For decades the Eagle was the local pub for scientists from the nearby Cavendish Laboratory at Cambridge University. It was there on 28 February 1953 that Francis Crick and James Watson, who had been working at the laboratory that day, celebrated the discovery of the structure of DNA.

The Eagle Inn has a long history as a significant part of the Cambridge scene. Some of its timbers as well as its name go back to the 16th century. During the great era of the stagecoach, visitors rolled in underneath its arch after a long day’s journey up from London.

The property was acquired by neighbouring Corpus Christi College, and in the twentieth century the accommodation was taken over as student lodgings. The pub occupied rooms at the back of the yard, where locals, visitors and students enjoyed its traditional atmosphere. During World War II American servicemen based in the area gathered in the bar, and wrote names and service numbers on the ceiling in smoke – now preserved under varnish.

By the 1950s the University Cavendish Laboratory had long been famous for pioneering work on the structure of the atom. It had also become, in 1947, the temporary home of a Medical Research Council Unit, researching the structure of biological molecules. Francis Crick joined the Unit in 1949, having shifted his interests from physics to chemistry and thence to biology. Two years later a young American biologist, James Watson, joined the team. He had attended a conference that year, 1951, in Naples at which he had seen X-ray diffraction pictures of DNA. DNA (deoxyribonucleic acid) was one of the subjects of the moment for biologists looking at molecular structure. It was realised that somehow the structure of DNA was crucial to how living cells replicated. The work of Linus Pauling in America and of Maurice Wilkins at King’s College London (who had shown the X-ray picture) was moving towards identifying the precise structure: possibly a helix, but what were the components, how did they fit together and how could the form reproduce itself?

Crick and Watson found themselves sharing an office in the Cavendish and an enthusiasm for this puzzle. Drawing together the clues from published research, they also made contact with Wilkins again, and the work being done by Rosalind Franklin and her research student Raymond Gosling. Franklin, a Cambridge graduate of Newnham College, was working in Wilkins’s team at King’s, but the relationship was an unhappy one, lacking the constructive collaboration that Watson and Crick enjoyed. She was concentrating on X-ray diffraction to examine the structure of DNA, and described her findings at a colloquium in November 1951. On this basis, Watson and Crick constructed a model of the structure. When they invited her to see it, Franklin pointed out a number of errors. Watson had not remembered her findings accurately enough.

There was a pause of several months until information from other experiments reached them, and they returned to considering how the chemicals in DNA - adenine, thymine, guanine and cytosine, or A, T, G and C could fit the information they had. Further photographs from King’s helped, in particular Photo 51, a high-quality X-ray diffraction image taken by Raymond Gosling, a graduate student working under the supervision of Rosalind Franklin, in May 1952. They showed more clearly the size of the molecules and the helical construction. Watson pursued the idea of pair bondings that might fit the two-chain helical structure deduced by Crick. With the physical aid of cardboard cut-outs a possible pattern emerged, which they constructed in a model as a double helix. Everything fitted.

■ YOUR ASSIGNMENT ■
Carry on the account of the Eagle pub and the discovery of DNA's structure above, starting after its last sentence.

■ DATA FOR REVIEW ■
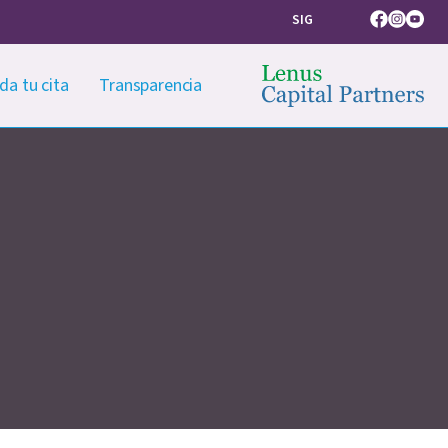
SIG
Facebook
Instagram
Youtub
da tu cita
Transparencia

■ OUTPUT BELOW ■
On 28 February 1953 Crick announced dramatically in the Eagle pub that they had found the secret of life. The formal scientific presentation of their results, with those of Wilkins and Franklin, appeared in Nature in April 1953.

In 1962 Crick, Watson and Wilkins were awarded the Nobel Prize for Medicine “for their discoveries concerning the molecular structure of nucleic acids and its significance for information transfer in living material”. (Rosalind Franklin had died of cancer in 1958, and as the Prize is never given posthumously was not able to share the credit that was her due.) Their work initiated a flood of further research round the globe to read in detail the secrets of the code of life.

The MRC Unit moved out of the Cavendish to the School of Medicine where it became the MRC Laboratory of Molecular Biology. A large model representing the double helix can be seen through its window, at the building on the Addenbrooke’s site.

Professor Watson unveiled another representation of the double helix in November 2005 in the grounds of Clare College.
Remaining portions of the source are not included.